TAREA PEDIDA: Escribe cómo sigue el texto sobre las conquistas árabes y el islam, empezando justo después de su última frase.

=== TEXTO ELEGIDO ===

Algunos rasgos particulares del imperialismo árabe pueden explicarse
por las
palabras del profeta, pero su fuerza no se origina en estas. Mahoma no
habría
tenido éxito si hubiera predicado la humildad y la sumisión. Para los
guerreros
árabes, «verdadero» significaba «vencedor» y «falso» significaba
«vencido». Así
pues, la causa primordial de las conquistas no fue la religión, sino
más bien
un ancestral instinto guerrero» (Ibn Warraq 1995, pág. 234).
En una teoría
parecida, viene a coincidir la
investigadora Patricia Crone (1987), al analizar el comercio de La Meca
y el
surgimiento del islam. Diríamos que Mahoma ofreció a los árabes algo
que entraba
en sus usos arraigados: razias y conquistas militares con las
consiguientes
recompensas materiales en forma de botín, mujeres, esclavos y tierras.
Y encima
elevó esa práctica a la categoría de un deber sagrado (yihad),
redirigiendo la
guerra intestina entre tribus hacia la conquista exterior, en nombre de
Alá. El
éxito del islam naciente, entonces, se explicaría por el éxito de los
mecanismos de enriquecimiento a los que se unció; no a la inversa.
Desde una
perspectiva materialista cultural,
que otorga la primacía a las infraestructuras, el futuro de los
movimientos de
renovación islamista y de los países regidos por la ley islámica
dependerá de
cómo acierten a abordar la modernización del sistema productivo y de la
organización de la sociedad, así como de su encaje en el proceso de
globalización. Por ejemplo: «El futuro de la República Islámica de Irán
no se
decidirá en función del fundamentalismo de los mulás, sino en función
de las
tendencias secularizadoras de la industrialización y el precio del
petróleo»
(Harris 1999, pág. 149). Seguramente la demografía, la emancipación de
la mujer
y el liberalismo democrático tendrán también su papel, sin excluir una
eventual
reforma del islam.
4.

=== DATOS DEL CONJUNTO ===

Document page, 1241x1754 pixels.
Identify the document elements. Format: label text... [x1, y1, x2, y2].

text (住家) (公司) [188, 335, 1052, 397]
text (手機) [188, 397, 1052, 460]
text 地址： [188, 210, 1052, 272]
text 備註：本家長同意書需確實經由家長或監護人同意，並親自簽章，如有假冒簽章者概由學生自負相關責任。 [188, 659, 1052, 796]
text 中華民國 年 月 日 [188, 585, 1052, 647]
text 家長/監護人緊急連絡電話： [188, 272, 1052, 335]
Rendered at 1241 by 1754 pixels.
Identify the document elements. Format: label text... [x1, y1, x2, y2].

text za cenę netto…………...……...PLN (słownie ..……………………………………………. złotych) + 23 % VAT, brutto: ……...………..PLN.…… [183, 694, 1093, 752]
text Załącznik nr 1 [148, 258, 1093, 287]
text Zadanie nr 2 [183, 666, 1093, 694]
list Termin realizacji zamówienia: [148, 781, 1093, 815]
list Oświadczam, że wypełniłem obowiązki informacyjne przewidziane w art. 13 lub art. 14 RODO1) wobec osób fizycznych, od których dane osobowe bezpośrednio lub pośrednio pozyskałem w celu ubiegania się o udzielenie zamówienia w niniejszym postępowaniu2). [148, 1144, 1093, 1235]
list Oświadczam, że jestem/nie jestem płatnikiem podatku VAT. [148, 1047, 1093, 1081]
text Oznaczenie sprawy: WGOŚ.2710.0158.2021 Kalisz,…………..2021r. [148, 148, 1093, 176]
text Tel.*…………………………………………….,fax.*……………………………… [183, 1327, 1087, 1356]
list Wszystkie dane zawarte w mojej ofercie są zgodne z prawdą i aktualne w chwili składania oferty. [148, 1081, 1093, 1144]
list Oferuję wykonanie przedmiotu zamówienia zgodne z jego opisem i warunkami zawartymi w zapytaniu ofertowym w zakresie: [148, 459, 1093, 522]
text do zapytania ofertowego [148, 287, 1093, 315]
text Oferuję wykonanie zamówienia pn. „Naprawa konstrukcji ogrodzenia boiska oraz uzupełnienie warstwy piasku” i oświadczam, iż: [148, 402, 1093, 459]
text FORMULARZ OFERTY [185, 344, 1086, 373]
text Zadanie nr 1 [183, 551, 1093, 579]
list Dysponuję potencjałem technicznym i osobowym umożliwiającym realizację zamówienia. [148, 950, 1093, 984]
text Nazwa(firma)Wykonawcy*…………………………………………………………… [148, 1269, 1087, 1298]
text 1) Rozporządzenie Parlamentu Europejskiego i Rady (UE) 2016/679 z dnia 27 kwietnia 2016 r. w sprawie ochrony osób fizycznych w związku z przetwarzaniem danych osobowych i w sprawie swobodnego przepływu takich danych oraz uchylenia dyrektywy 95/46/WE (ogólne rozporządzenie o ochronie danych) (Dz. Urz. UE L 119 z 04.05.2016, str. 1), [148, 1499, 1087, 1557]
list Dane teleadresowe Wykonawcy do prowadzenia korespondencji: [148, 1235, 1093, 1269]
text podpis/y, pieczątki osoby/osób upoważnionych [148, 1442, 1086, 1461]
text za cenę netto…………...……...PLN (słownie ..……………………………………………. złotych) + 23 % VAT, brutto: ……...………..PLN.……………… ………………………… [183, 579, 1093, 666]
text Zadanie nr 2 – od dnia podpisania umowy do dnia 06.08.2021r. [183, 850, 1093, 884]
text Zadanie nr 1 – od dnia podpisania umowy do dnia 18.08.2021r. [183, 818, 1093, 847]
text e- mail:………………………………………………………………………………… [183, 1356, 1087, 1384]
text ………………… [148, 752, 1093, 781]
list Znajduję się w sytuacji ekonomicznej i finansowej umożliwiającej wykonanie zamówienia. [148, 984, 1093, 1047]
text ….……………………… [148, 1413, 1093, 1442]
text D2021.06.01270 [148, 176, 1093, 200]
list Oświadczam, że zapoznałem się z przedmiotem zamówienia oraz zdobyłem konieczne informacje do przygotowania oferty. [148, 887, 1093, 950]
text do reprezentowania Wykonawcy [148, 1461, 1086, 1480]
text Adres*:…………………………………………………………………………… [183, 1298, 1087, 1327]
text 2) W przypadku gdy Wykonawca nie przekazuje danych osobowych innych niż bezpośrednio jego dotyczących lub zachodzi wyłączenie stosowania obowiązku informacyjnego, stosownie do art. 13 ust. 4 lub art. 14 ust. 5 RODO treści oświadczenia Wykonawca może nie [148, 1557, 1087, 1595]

===

RESULTADO DEL EJERCICIO:
El
Corán y el judaísmo
La huida de Mahoma
y sus
seguidores a Yatrib (Medina) y los acontecimientos que sobrevinieron en
relación con las tres tribus judías de esta ciudad, marcaron una
impronta que
llegaría a ser determinante para la conformación de la actitud
musulmana con
respecto a los judíos. Mahoma se consideraba a sí mismo como el último
«profeta» de la tradición monoteísta mosaica, por lo que pensaba que
los judíos
eran los mejor predispuestos a abrazar la nueva fe islámica. En Medina,
desde
el año 622 de la era común, Mahoma adoptó varias prácticas judaicas,
como los
rezos diarios mirando en dirección a Jerusalén, el ayuno en Yom Kippur
y una
serie de normas alimentarias. Pero la esperanza de Mahoma se vio
defraudada, y
su irritación lo llevó a desencadenar una creciente hostilidad y
persecución
contra aquellos judíos, al tiempo que introdujo cambios para
diferenciar su
religión: sustituyó la alquibla orientada a Jerusalén, en el rezo, por
la
orientación hacia La Meca (Corán 2,142), trasladó el ayuno al mes de
ramadán y
prohibió el consumo de vino, entre otros.
La reacción contra
los judíos fue terrible y
así lo recogen el Corán, los hadices e Ibn Ishaq. El balance es el
siguiente.
Mahoma confiscó las propiedades de la tribu de los Banu Qainuqa (a
ellos alude
Corán 3,12-13) y les dio un ultimátum para abandonar Medina en el plazo
de tres
días; despojados de todo, tuvieron que huir a Siria. Poco después,
asoló las
plantaciones de la tribu de los Banu Nadir y los expulsó de la ciudad,
«por
resistirse a Alá y a su mensajero» (véase Corán 59,3-4); los musulmanes
se
repartieron sus haciendas. Más tarde, en 627, la tribu de los Banu
Quraiza fue
acusada de cooperar con los mecanos y asediada, hasta que se rindieron
a
Mahoma; los hombres fueron todos atados y, al negarse a convertirse al
islam,
decapitados uno a uno. No falta la sanción divina para esta masacre:
«Hizo
salir de sus fortalezas a la gente del Libro, que habían prestado
ayuda.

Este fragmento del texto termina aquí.